De la preocupación estéril a la acción consciente

Convierte la preocupación en tarea: estudia el problema y compón una solución. — Desmond Tutu
Del peso de la preocupación a su utilidad
Desmond Tutu invita a transformar la preocupación, que suele paralizar, en una tarea concreta. La preocupación, por sí sola, consume energía mental sin producir cambios reales, como cuando repasamos en la mente el mismo problema una y otra vez sin dar un solo paso adelante. Sin embargo, al convertir esa inquietud en acción estructurada, deja de ser una carga difusa y se vuelve un motor de cambio. Así, la emoción que antes nos angustiaba se convierte en una señal útil: indica que hay algo que requiere nuestra atención y planificación, no sólo nuestro miedo.
Estudiar el problema: del miedo a la claridad
El primer paso que propone la frase es “estudia el problema”. Esto significa pasar de la reacción emocional al análisis sereno: recopilar datos, preguntar, observar causas y consecuencias. De forma similar a como un médico no se queda en el síntoma sino que busca el diagnóstico, Tutu sugiere mirar de frente aquello que nos inquieta. Al hacerlo, el problema pierde parte de su carácter amenazante y se vuelve más concreto. A medida que comprendemos mejor la situación, dejamos de sentirnos víctimas de lo desconocido y recuperamos una sensación de control y orientación.

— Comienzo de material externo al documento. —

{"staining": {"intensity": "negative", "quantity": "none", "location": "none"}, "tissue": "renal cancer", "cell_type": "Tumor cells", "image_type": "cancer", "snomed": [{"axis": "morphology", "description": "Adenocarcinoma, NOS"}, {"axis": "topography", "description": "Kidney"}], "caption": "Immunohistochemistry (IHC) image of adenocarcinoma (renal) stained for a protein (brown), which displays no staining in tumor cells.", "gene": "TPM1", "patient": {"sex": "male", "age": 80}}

Componer una solución: creatividad con propósito
Una vez comprendido el problema, la preocupación se puede canalizar en la creación de soluciones. “Componer” una solución implica más que reaccionar: supone diseñar opciones, valorar riesgos y recursos, e incluso pedir ayuda. En este sentido, la frase de Tutu se acerca al método científico básico: observar, formular hipótesis y probar respuestas. Del mismo modo que en movimientos sociales se transforman injusticias en campañas y leyes nuevas, a nivel personal podemos convertir la ansiedad en planes concretos, paso a paso, que nos acerquen a un resultado deseado.
Responsabilidad personal frente a la impotencia
La transición de preocupación a tarea también implica asumir responsabilidad. En vez de quedarse en el lamento o la queja, la persona se reconoce como agente capaz de intervenir, aunque sea en un aspecto pequeño del problema. Esta actitud recuerda a la conocida oración atribuida a Reinhold Niebuhr sobre aceptar lo que no se puede cambiar y tener valor para cambiar lo que sí se puede. Al identificar el margen de acción propio, se reduce la sensación de impotencia y se fortalece la confianza en la capacidad de influir en la realidad, aunque no se logre una solución perfecta.
Aplicación cotidiana: de los grandes dilemas a lo diario
Aunque Tutu fue una figura clave contra el apartheid, su consejo es aplicable también a los desafíos diarios: preocupaciones económicas, conflictos familiares o decisiones laborales. En lugar de rumiar qué podría salir mal, se puede listar opciones, trazar un plan y calendarizar acciones concretas. Así, cada pequeña tarea completada erosiona la montaña de ansiedad inicial. La preocupación deja de ser una niebla abrumadora y se transforma en una serie de pasos manejables que, encadenados, construyen cambios reales y devuelven una sensación de dignidad y propósito.
Un estilo de vida orientado a la acción consciente
Finalmente, convertir la preocupación en tarea no es sólo una técnica aislada, sino una forma de estar en el mundo. Supone entrenar la mente para pasar del “¿y si todo va mal?” al “¿qué puedo hacer hoy, aunque sea pequeño?”. Esta mentalidad, repetida a lo largo del tiempo, construye resiliencia: aprendemos que, frente a la incertidumbre, siempre existe algún gesto constructivo posible. Así, el legado de Tutu trasciende la lucha política y se convierte en una brújula personal: mirar de frente los problemas, estudiarlos con honestidad y responder con acciones concretas que encarnen nuestros valores.